Rule-based systems can aid physicians in many different areas, including diagnosis and treatment. An example of a rule-based expert system in the clinical setting is MYCIN. Developed at Stanford University by Edward Shortliffe in the 1970s, MYCIN was based on around 600 rules and was used to help identify the type of bacteria causing an infection. While useful, MYCIN can help to demonstrate the magnitude of these types of systems by comparing the size of the rule base (600) to the narrow scope of the problem space.
The Stanford AI group subsequently developed ONCOCIN, another rules-based expert system coded in Lisp in the early 1980s. The system was intended to reduce the number of clinical trial protocol violations, and reduce the time required to make decisions about the timing and dosing of chemotherapy in late phase clinical trials. As with MYCIN, the domain of medical knowledge addressed by ONCOCIN was limited in scope and consisted of a series of eligibility criteria, laboratory values, and diagnostic testing and chemotherapy treatment protocols that could be translated into unambiguous rules. Oncocin was put into production in the Stanford Oncology Clinic.
The methodology behind logical condition is fairly simplistic; given a variable and a bound, check to see if the variable is within or outside of the bounds and take action based on the result. An example statement might be "Is the patient's heart rate less than 50 BPM?" It is possible to link multiple statements together to form more complex conditions. Technology such as a decision table can be used to provide an easy to analyze representation of these statements.
In the clinical setting, logical conditions are primarily used to provide alerts and reminders to individuals across the care domain. For example, an alert may warn an anesthesiologist that their patient's heart rate is too low; a reminder could tell a nurse to isolate a patient based on their health condition; finally, another reminder could tell a doctor to make sure he discusses smoking cessation with his patient. Alerts and reminders have been shown to help increase physician compliance with many different guidelines; however, the risk exists that creating too many alerts and reminders could overwhelm doctors, nurses, and other staff and cause them to ignore the alerts altogether.
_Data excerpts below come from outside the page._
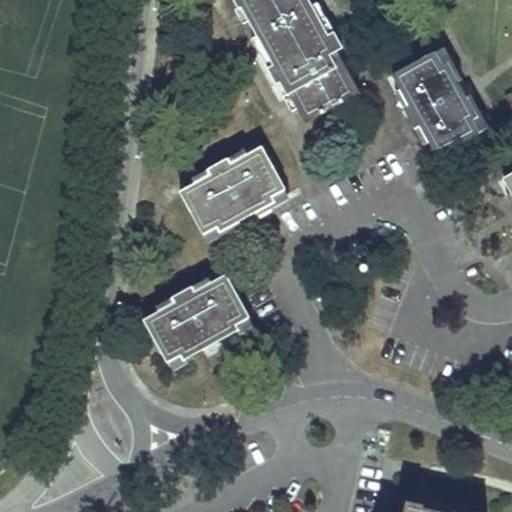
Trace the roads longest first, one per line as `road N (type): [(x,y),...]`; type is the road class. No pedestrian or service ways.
road 1 (residential): [(511,303),(489,307),(462,297),(404,200),(380,200),(338,219),(298,293),(350,396)]
road 2 (residential): [(140,0),(97,345)]
road 3 (residential): [(507,443),(387,400),(350,396)]
road 4 (residential): [(350,396),(276,409),(218,432)]
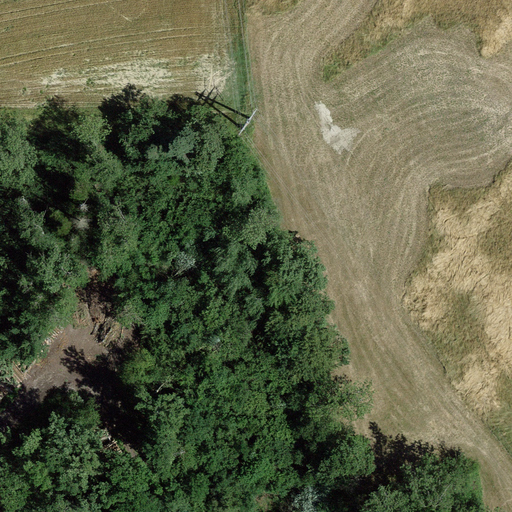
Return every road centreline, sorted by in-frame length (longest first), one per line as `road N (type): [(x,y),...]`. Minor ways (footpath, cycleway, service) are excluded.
road 1 (track): [(122,394),(79,382),(3,429),(0,455)]
road 2 (track): [(122,394),(167,511)]
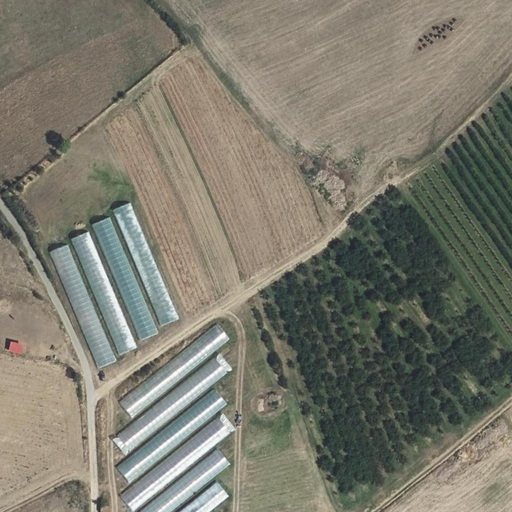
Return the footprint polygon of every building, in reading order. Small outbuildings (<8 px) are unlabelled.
[(157,327),(176,320),(132,202),(110,210),(112,216),(89,224),(91,230),(66,239),(90,304),(92,304),(95,313),(100,311),(117,355),(138,347),(135,341),(159,333),(157,327)] [(34,296),(27,304),(37,314),(45,307),(34,296)] [(219,326),(117,398),(128,413),(230,341),(219,326)] [(126,449),(227,373),(214,356),(186,377),(113,432),(126,449)] [(215,389),(115,466),(126,480),(226,404),(215,389)] [(128,508),(230,434),(219,419),(118,493),(128,508)] [(218,450),(135,511),(166,511),(229,465),(218,450)] [(217,482),(177,511),(208,511),(228,497),(217,482)]
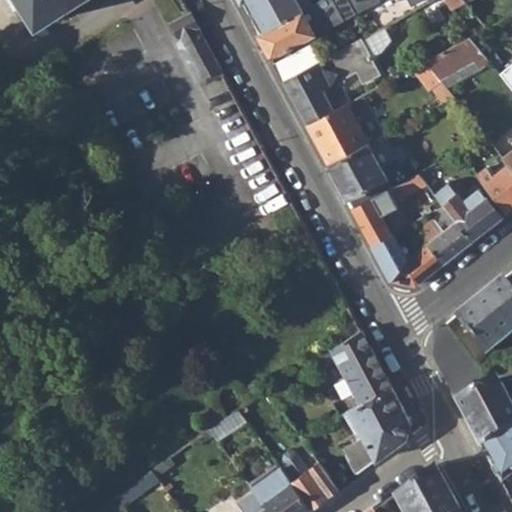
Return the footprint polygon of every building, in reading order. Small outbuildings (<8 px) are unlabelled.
[(25,0),(39,22),(75,0),(25,0)] [(245,0),(248,0),(264,30),(304,9),(298,0),(240,0),(241,1),(245,0)] [(258,33),(271,57),(375,0),(413,0),(415,2),(419,0),(319,0),(304,9),(264,30),(258,33)] [(191,13),(173,22),(206,81),(222,71),(191,13)] [(423,62),(438,80),(469,55),(475,63),(483,57),(468,39),(423,62)] [(284,80),(307,123),(336,108),(341,105),(332,89),(335,80),(345,74),(351,87),(369,77),(351,43),(284,80)] [(440,83),(444,88),(475,63),(469,55),(438,80),(440,83)] [(511,91),(511,62),(497,74),(511,91)] [(444,88),(440,83),(431,88),(441,103),(452,97),(444,88)] [(307,123),(328,162),(369,141),(348,102),(341,105),(336,108),(307,123)] [(328,162),(352,206),(389,187),(393,184),(369,141),(328,162)] [(511,147),(501,157),(507,164),(511,170),(511,147)] [(511,207),(511,170),(507,164),(492,177),(484,167),(475,175),(505,213),(511,207)] [(444,204),(472,239),(501,215),(486,196),(470,209),(449,183),(435,193),(444,204)] [(352,206),(372,243),(394,232),(408,224),(389,187),(352,206)] [(430,243),(444,261),(472,239),(444,204),(434,210),(438,214),(427,219),(424,215),(413,221),(430,243)] [(413,256),(394,232),(372,243),(391,278),(416,284),(444,261),(430,243),(413,256)] [(457,314),(487,352),(511,331),(511,289),(503,277),(457,314)] [(433,355),(453,393),(483,369),(446,323),(439,329),(433,355)] [(359,433),(361,436),(377,458),(407,436),(411,420),(361,329),(332,349),(361,402),(342,412),(354,435),(359,433)] [(456,398),(482,445),(511,421),(511,403),(498,376),(456,398)] [(267,392),(277,406),(297,393),(287,379),(267,392)] [(209,430),(217,440),(246,420),(239,411),(209,430)] [(511,421),(482,445),(501,482),(511,473),(511,421)] [(357,473),(377,458),(361,436),(340,450),(357,473)] [(285,473),(291,482),(319,461),(313,453),(285,473)] [(339,486),(319,461),(291,482),(311,507),(339,486)] [(273,496),(264,503),(270,511),(304,511),(311,507),(291,482),(285,473),(280,465),(261,479),(273,496)] [(393,495),(405,511),(459,511),(434,465),(393,495)] [(117,497),(124,507),(160,482),(152,472),(117,497)] [(246,508),(239,511),(270,511),(264,503),(257,494),(243,504),(246,508)]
The primary basis behind the causal network methodology is cause and effect. In a clinical causal probabilistic network, nodes are used to represent items such as symptoms, patient states or disease categories. Connections between nodes indicate a cause and effect relationship. A system based on this logic will attempt to trace a path from symptom nodes all the way to disease classification nodes, using probability to determine which path is the best fit. Some of the advantages of this approach are the fact that it helps to model the progression of a disease over time and the interaction between diseases; however, it is not always the case that medical knowledge knows exactly what causes certain symptoms, and it can be difficult to choose what level of detail to build the model to.
The first clinical decision support system to use a causal probabilistic network was CASNET, used to assist in the diagnosis of glaucoma. CASNET featured a hierarchical representation of knowledge, splitting all of its nodes into one of three separate tiers: symptoms, states and diseases.